L’IFEN disparaît, et avec lui sa mission d’évaluation

Article issu du blog www.enjeux.org

Un décret publié le 29 novembre dissout l’Institut français de
l’environnement (Ifen) et le remplace par un service statistique au
sein du ministère de l’environnement. Le nouveau service perd au
passage la mission d’évaluation des politiques environnementales. Ce dont s’émeuvent plusieurs observateurs.

En dissolvant l’Institut français de l’environnement (Ifen), la France
vient de perdre sa capacité d’évaluer de manière objective ses
politiques environnementales. Tel est le constat fait par plusieurs
observateurs ou acteurs de l’Ifen après la publication, le 29
novembre, du décret entraînant sa dissolution.

Créé en 1991 dans le cadre du Plan national de l’environnement,
célèbre notamment pour son rapport quadriennal sur l’état de
l’environnement en France, l’Ifen est remplacé par un Service de
l’observation et des statistiques (SOeS), au sein du Commissariat
général au développement durable (CGDD), qui dépend du Meeddat. Au
passage, la mission d’évaluation a été supprimée. C’est elle qui
faisait la renommée internationale de l’Ifen, et de la France un
précurseur européen en la matière.

La dissolution était en germe depuis que l’Ifen avait perdu, en 2004,
son statut d’établissement public pour devenir un service à compétence
nationale, moins autonome. Une nouvelle qui n’a donc rien de
surprenant, selon un représentant du Syndicat national de
l’environnement (SNE-FSU) à l’ex-Ifen. Super-ministère oblige, «le
SOeS est fait de `bric et de broc’: il a ramassé tous les services
statistiques des ministères réunis au sein du Meeddat: ceux de
l’environnement, de l’équipement, une partie de l’industrie
»
L’environnement n’est plus qu’une «composante» de ce nouveau service.
«Il risque d’y avoir une confusion entre l’information et la
communication politique du ministre.»

Directeur général de l’institut de 2000 à 2003, Vincent
Jacques-le-Seigneur regrette l’autonomie perdue. «Le ministère de
l’environnement était le seul ministère dont le service statistique
était indépendant, ce qui énervait les gens de l’Insee [Institut
national de la statistique et des études économiques] et les
autorités. Mais une telle structure ne peut pas être dépendante, car
l’évaluation est une mission pour laquelle des statisticiens ne sont
pas faits.»

Exemple de l’autonomie dont jouissait l’Ifen: en 2001-2002, la France
recevait une lettre de mise en demeure de la Commission européenne sur
la qualité des eaux de baignade, sur la base de données fournies par
l’institut. Le directeur général de la santé s’en émeut auprès du
directeur général de l’Ifen. Les données provenaient pourtant des
directions départementales des affaires sanitaires et sociales
(Ddass), qui dépendent du ministère de la santé.

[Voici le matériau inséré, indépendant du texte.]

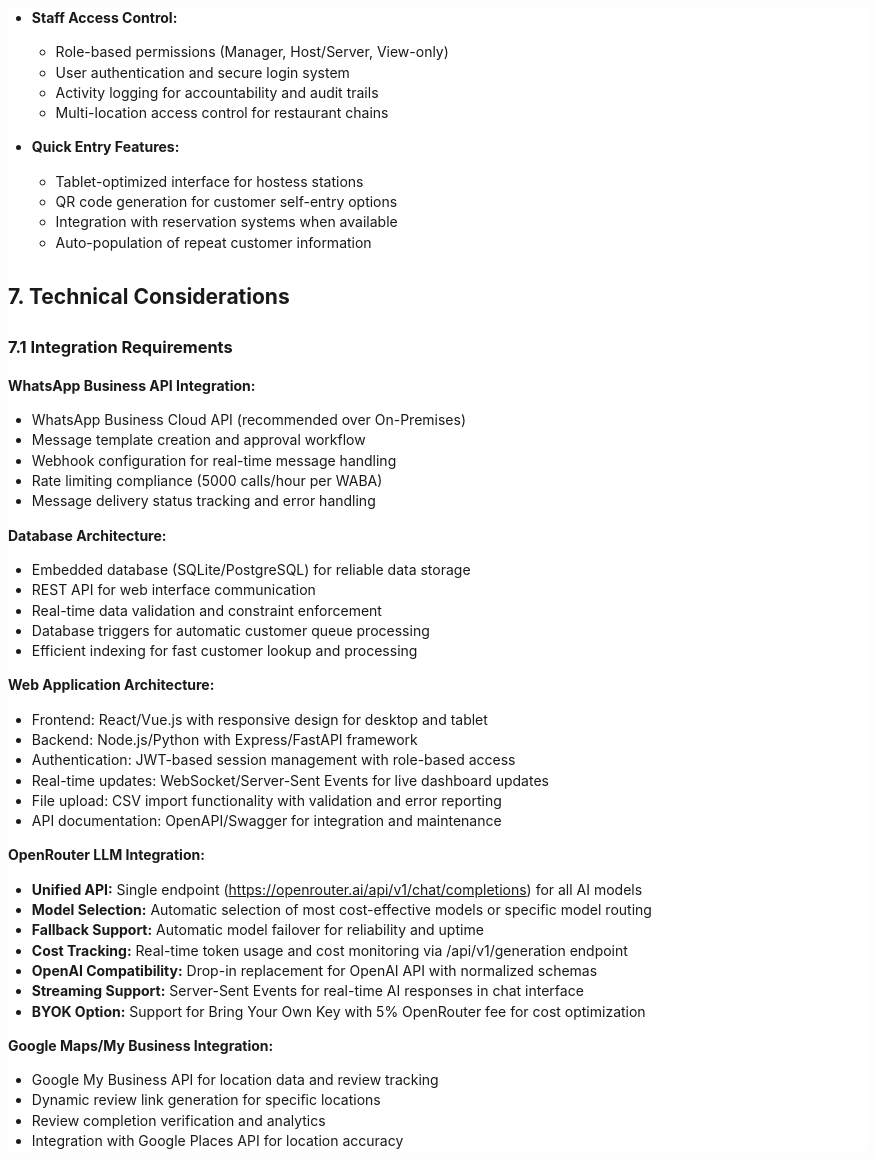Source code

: - **Staff Access Control:**
  - Role-based permissions (Manager, Host/Server, View-only)
  - User authentication and secure login system
  - Activity logging for accountability and audit trails
  - Multi-location access control for restaurant chains
  
- **Quick Entry Features:**
  - Tablet-optimized interface for hostess stations
  - QR code generation for customer self-entry options
  - Integration with reservation systems when available
  - Auto-population of repeat customer information

## 7. Technical Considerations

### 7.1 Integration Requirements

**WhatsApp Business API Integration:**
- WhatsApp Business Cloud API (recommended over On-Premises)
- Message template creation and approval workflow
- Webhook configuration for real-time message handling
- Rate limiting compliance (5000 calls/hour per WABA)
- Message delivery status tracking and error handling

**Database Architecture:**
- Embedded database (SQLite/PostgreSQL) for reliable data storage
- REST API for web interface communication
- Real-time data validation and constraint enforcement
- Database triggers for automatic customer queue processing
- Efficient indexing for fast customer lookup and processing

**Web Application Architecture:**
- Frontend: React/Vue.js with responsive design for desktop and tablet
- Backend: Node.js/Python with Express/FastAPI framework
- Authentication: JWT-based session management with role-based access
- Real-time updates: WebSocket/Server-Sent Events for live dashboard updates
- File upload: CSV import functionality with validation and error reporting
- API documentation: OpenAPI/Swagger for integration and maintenance

**OpenRouter LLM Integration:**
- **Unified API:** Single endpoint (https://openrouter.ai/api/v1/chat/completions) for all AI models
- **Model Selection:** Automatic selection of most cost-effective models or specific model routing
- **Fallback Support:** Automatic model failover for reliability and uptime
- **Cost Tracking:** Real-time token usage and cost monitoring via /api/v1/generation endpoint
- **OpenAI Compatibility:** Drop-in replacement for OpenAI API with normalized schemas
- **Streaming Support:** Server-Sent Events for real-time AI responses in chat interface
- **BYOK Option:** Support for Bring Your Own Key with 5% OpenRouter fee for cost optimization

**Google Maps/My Business Integration:**
- Google My Business API for location data and review tracking
- Dynamic review link generation for specific locations
- Review completion verification and analytics
- Integration with Google Places API for location accuracy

«Il est `normal’ que des agences gardant une certaine objectivité et
une certaine indépendance vis-à-vis du pouvoir public aient des
ennuis, constate Domingo Jiménez-Beltrán, premier directeur exécutif
de l’Agence européenne pour l’environnement (AEE), de 1994 à 2002.
Toutes celles qui ont les mêmes capacités que l’Ifen -Danemark,
Finlande, Pays-Bas, Royaume-Uni, Suède- connaissent les mêmes
pressions». Domingo Jiménez-Beltrán insiste sur le rôle qu’a joué
l’Ifen dans la création de l’AEE.

Reste que le rôle de ces agences est d’autant plus important que la
Commission européenne ne dispose, en matière d’inspection
environnementale, que des données qu’elles veulent bien lui donner. En
sera-t-il désormais de même pour la France?